BEGIN
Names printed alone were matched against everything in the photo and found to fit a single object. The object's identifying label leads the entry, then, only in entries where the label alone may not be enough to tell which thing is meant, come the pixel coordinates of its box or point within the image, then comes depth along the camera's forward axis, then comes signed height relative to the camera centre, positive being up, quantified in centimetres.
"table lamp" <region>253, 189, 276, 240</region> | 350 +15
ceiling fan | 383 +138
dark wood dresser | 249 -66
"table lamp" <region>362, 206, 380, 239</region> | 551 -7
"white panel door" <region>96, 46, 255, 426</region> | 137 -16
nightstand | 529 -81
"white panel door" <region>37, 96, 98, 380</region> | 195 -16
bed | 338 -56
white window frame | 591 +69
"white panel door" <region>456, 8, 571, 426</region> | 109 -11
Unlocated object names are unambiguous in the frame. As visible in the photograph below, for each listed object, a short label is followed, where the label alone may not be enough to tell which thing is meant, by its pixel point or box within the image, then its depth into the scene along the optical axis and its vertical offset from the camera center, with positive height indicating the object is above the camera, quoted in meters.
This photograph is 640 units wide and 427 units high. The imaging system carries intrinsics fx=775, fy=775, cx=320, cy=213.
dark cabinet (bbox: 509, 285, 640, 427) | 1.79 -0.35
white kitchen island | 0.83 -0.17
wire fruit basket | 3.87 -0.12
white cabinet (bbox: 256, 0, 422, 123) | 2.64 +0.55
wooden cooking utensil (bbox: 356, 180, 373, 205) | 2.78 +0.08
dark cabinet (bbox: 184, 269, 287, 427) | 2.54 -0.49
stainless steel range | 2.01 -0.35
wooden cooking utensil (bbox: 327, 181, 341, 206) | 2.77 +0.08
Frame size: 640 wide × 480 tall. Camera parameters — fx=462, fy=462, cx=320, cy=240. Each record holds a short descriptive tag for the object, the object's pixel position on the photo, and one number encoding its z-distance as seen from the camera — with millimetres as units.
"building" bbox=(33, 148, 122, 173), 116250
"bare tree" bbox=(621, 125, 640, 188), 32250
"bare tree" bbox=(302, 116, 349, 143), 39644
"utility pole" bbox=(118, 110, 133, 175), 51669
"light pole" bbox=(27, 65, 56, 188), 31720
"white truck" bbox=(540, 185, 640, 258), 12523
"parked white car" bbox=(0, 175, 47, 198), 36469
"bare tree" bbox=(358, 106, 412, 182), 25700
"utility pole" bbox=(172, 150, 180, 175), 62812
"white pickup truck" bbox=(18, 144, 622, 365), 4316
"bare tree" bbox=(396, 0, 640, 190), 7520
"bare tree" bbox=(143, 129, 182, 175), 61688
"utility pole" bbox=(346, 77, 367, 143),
END
Lines from the one with "640, 190), 7520" through the last line above must be printed exactly; no other line is to appear.

FINISHED TASK
"bare tree" bbox=(396, 0, 640, 190), 7520
"bare tree" bbox=(143, 129, 182, 175), 61688
"utility pole" bbox=(346, 77, 367, 143),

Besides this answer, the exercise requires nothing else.